The unskilled and illiterate graduates of the Al-majiri schools are behind the banditry and kidnappings that has turned Nigeria into one huge killing field.
The situation is worsened by the free flow of small arms into the country. One estimate suggests that with 320 million small arms, there are more guns in Nigeria than humans.
The Al-majiri have a choice between dying from hunger due to abject poverty and taking up arms and extorting those who impoverish them and probably dying in the process. Either way, death stares at them. However, with the second option the risk of death is lower because the country’s security system is overwhelmed by the intimidating cache of small arms in the hands of the bandits. The first option offers certain death from starvation so majority opt for the second option and turn the streets into slaughter slabs.
With unemployment at 33.3 per cent, even 600, 000 policemen cannot stem the spate of robberies, kidnappings and banditry in Nigeria.
Nigeria’s high rate of poverty is responsible for the breakdown of law and order.
The first line of defense against the breakdown of law and order can only come from the economic front.
The federal government must empower the private sector to create jobs and take millions of unskilled irate youths off the streets.

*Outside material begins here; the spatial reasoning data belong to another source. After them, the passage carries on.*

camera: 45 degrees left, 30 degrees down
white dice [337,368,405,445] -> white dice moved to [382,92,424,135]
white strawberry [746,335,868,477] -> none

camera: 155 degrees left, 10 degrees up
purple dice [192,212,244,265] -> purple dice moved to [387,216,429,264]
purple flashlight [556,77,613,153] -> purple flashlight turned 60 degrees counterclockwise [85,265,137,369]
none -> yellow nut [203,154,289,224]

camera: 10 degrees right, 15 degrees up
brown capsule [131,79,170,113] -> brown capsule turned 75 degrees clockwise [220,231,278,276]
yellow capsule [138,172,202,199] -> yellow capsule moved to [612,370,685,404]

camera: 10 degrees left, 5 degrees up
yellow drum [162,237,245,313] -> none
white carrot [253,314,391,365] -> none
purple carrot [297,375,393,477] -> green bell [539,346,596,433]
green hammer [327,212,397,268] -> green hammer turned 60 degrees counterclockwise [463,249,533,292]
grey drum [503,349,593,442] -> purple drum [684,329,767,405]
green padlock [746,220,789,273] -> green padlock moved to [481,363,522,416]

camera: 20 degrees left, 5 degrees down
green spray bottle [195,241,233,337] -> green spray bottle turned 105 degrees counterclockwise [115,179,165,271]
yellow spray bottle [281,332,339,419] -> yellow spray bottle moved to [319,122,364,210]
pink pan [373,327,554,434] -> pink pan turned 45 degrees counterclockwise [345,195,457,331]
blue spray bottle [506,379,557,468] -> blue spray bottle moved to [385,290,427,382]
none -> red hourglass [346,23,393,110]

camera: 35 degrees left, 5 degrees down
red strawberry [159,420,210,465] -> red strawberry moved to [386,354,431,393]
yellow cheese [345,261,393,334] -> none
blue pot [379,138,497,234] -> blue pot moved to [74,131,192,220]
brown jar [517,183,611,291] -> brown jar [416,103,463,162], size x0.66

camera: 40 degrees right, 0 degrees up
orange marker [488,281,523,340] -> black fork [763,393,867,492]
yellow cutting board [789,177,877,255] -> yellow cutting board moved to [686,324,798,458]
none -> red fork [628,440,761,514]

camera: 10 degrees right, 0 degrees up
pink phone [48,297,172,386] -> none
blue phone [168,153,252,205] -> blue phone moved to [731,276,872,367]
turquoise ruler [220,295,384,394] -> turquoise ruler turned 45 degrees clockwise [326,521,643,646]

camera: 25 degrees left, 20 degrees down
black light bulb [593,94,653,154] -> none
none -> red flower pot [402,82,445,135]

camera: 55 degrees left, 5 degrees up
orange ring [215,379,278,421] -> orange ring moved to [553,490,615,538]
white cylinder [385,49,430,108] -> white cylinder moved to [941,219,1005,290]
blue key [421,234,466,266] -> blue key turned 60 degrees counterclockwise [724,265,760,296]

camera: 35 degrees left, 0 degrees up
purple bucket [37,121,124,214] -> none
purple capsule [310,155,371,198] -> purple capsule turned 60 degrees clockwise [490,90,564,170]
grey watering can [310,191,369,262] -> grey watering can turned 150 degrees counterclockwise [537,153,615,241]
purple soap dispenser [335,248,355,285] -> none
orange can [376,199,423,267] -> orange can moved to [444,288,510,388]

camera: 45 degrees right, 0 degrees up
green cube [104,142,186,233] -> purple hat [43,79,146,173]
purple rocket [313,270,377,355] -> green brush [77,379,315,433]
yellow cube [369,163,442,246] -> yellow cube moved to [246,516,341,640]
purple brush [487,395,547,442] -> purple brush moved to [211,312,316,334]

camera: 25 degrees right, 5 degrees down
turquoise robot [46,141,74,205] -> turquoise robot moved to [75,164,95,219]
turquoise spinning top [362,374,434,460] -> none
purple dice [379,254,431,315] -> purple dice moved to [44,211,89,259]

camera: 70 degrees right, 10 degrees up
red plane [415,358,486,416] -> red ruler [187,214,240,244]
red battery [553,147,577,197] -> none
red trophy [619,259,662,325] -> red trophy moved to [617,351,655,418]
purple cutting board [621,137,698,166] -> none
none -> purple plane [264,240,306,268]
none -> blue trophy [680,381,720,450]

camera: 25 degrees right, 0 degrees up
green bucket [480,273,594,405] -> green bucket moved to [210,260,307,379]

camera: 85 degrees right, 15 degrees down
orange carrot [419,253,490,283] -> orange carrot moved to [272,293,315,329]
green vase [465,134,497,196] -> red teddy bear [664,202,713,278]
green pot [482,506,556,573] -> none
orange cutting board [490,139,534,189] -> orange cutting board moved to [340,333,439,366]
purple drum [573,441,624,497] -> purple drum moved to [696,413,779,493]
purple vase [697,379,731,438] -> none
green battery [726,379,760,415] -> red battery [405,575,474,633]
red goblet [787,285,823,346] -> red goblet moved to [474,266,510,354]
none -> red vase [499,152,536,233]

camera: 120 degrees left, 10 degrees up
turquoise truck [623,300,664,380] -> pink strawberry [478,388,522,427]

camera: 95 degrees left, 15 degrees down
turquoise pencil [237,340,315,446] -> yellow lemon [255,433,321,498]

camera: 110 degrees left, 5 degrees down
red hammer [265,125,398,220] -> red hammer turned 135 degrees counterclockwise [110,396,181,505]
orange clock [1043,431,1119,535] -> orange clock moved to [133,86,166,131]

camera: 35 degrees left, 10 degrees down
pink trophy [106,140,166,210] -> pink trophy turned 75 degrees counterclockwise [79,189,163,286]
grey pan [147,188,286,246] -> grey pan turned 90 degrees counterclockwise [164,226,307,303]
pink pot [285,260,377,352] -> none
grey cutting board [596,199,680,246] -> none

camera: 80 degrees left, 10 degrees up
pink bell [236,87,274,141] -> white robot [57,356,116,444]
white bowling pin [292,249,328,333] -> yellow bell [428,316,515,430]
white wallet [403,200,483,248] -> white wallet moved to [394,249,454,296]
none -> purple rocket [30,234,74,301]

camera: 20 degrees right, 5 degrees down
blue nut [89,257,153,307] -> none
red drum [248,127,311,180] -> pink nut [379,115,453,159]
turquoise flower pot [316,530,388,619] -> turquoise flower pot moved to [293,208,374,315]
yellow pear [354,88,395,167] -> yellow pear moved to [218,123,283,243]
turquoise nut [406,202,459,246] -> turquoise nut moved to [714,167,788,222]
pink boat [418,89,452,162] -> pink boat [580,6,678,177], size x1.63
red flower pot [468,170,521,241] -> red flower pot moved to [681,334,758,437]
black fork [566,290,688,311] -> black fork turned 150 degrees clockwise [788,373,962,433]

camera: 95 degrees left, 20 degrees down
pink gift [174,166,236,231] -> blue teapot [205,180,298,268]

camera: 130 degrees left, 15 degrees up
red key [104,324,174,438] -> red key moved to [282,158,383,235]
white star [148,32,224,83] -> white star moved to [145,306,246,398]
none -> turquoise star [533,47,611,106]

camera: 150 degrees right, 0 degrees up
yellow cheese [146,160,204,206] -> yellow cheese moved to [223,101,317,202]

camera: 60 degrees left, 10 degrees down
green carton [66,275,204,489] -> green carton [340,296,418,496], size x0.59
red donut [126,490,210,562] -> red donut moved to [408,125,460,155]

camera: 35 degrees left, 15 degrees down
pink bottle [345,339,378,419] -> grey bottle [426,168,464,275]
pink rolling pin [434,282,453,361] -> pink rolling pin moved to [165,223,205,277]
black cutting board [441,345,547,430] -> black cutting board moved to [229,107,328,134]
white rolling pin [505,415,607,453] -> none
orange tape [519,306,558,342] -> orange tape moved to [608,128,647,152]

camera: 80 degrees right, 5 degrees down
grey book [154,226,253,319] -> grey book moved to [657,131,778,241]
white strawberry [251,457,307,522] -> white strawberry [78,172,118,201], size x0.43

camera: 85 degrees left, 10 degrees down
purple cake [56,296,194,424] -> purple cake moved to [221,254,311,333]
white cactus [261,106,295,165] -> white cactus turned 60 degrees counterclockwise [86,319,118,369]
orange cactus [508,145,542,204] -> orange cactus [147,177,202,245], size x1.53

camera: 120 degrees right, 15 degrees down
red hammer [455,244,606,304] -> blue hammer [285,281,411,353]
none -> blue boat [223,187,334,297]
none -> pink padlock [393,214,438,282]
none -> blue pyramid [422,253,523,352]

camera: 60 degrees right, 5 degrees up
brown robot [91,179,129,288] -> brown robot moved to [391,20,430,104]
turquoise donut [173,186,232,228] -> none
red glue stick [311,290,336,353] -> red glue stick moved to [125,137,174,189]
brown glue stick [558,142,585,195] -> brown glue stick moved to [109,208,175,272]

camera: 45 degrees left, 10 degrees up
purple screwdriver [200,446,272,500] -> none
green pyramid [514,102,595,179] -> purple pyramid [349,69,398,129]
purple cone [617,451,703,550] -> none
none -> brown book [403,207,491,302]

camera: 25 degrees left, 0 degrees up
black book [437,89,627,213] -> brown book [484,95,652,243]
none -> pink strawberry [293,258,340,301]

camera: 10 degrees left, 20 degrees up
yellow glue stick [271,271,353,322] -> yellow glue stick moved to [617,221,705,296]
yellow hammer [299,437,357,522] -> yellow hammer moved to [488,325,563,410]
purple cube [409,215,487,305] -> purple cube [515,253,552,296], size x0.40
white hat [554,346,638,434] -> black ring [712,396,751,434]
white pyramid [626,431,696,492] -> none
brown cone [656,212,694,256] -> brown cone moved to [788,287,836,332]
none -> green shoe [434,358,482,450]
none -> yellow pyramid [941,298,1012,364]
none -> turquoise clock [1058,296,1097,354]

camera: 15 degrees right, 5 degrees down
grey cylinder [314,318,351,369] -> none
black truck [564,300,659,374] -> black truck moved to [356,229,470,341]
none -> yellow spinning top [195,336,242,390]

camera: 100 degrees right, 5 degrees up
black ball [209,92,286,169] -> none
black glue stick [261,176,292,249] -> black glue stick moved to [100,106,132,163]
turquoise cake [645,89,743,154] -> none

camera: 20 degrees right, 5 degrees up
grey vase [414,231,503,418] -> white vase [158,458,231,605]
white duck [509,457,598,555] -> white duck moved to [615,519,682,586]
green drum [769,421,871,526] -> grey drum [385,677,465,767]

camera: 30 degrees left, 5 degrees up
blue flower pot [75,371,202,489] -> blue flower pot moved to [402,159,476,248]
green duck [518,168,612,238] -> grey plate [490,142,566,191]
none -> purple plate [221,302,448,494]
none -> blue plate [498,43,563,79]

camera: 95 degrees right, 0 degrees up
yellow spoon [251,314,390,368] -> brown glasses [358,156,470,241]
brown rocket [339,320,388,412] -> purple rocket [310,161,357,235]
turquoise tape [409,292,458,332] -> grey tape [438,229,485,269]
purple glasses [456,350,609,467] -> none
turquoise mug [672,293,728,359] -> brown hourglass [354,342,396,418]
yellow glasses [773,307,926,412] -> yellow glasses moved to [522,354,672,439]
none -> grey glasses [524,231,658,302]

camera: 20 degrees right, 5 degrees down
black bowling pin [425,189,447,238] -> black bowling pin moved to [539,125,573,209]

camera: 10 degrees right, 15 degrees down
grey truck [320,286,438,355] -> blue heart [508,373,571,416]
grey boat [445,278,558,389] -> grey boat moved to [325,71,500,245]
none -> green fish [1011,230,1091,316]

Government can start the process by opening 100, 000 hectares of mechanized rice farms in each of the 19 northern states. That would not only create jobs but provide food for Nigeria’s army of 10 million people starving on the throes of malnutrition.
The federal government can safe enough money to open those rice farms if government officials abandon their obscene ostentation. Politicians and top civil servants should be the first to sacrifice for the fight against poverty.